Though mostly having played covers, the originals they peddled out were captivating and got the crowd singing along. The guitars paired with the airy drumming played on the idea of aimlessly driving as the summer breeze whips your hair around your face. It meddled with greens, blues, and the warmth of dandelion yellows crackling through it all. The noted played were higher and the licks were ones that filled your heart to the brim.
The gentle notes struck on the keyboard backed the idea that it was lighthearted and they lifted the songs off the ground, giving an extra dimension to the songs. It was light and carefree, but conveyed and carried out the message of the wistful lyrics wordlessly despite not syncing up with the lyrics.
The bass accentuated the high notes struck on the guitars and pulled the soundscape together in an orange glow. Though faintly heard, it protruded as soon as the pace slowed, allowing it to have its own moment. Rather than drowning it out completely, the take on it feels like that of “Not My Girl” by Tokyo Police Club—present, essential, glowing—but you need to listen for it. When the sound broke, the bass line served to pull it back together.
The vocals captured the essence of the band in all the right ways. Passionate, sorrowful, and emotive, they moved the crowd, they moved me. The lyrics sung are a contrast to the instrumental and prove to be much more melancholy than the band sounds. Christiana and Keean both alternate between who takes the lead but both voices are unique and fit the respective individual perfectly. The emotions poured from each in their own way and painted the room with deep purples. Their voices were light and easy to listen to, smooth with a bit of a monotonous edge. It encased the sorrowful meaning behind the lyrics well.

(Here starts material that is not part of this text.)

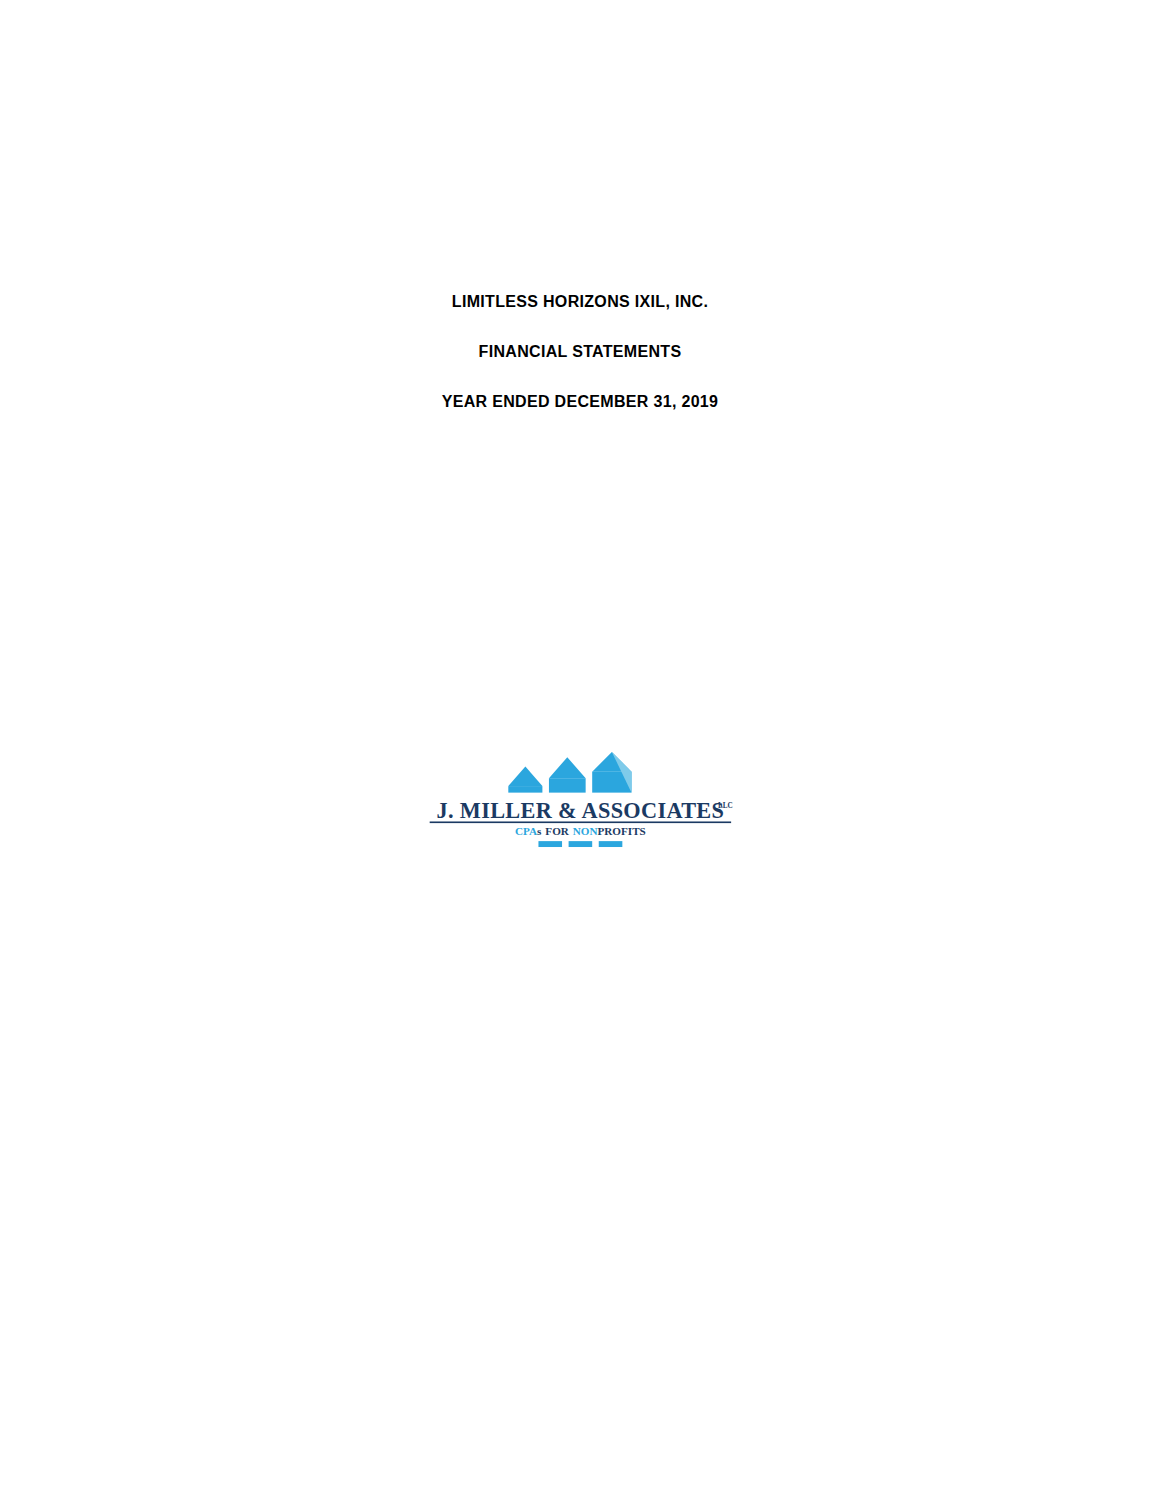LIMITLESS HORIZONS IXIL, INC.
FINANCIAL STATEMENTS
YEAR ENDED DECEMBER 31, 2019
J. Miller & Associates LLC — CPAs for Nonprofits J. MILLER & ASSOCIATES LLC CPAsFORNONPROFITS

When it comes down to it, these bands are ones that you don’t want to miss. Whether you need to laugh or cry, they cover the entire range of emotions you could experience. They’re bands you listen to at one in the morning and weep, or you listen to them and dance around your house. If that’s not your thing either, maybe you tap your toes to the beat. Either way, these individuals are a talent you wouldn’t want to miss seeing live. And if you so happen to have synesthesia, enjoy the colourful experience—it’s an unbelievable one.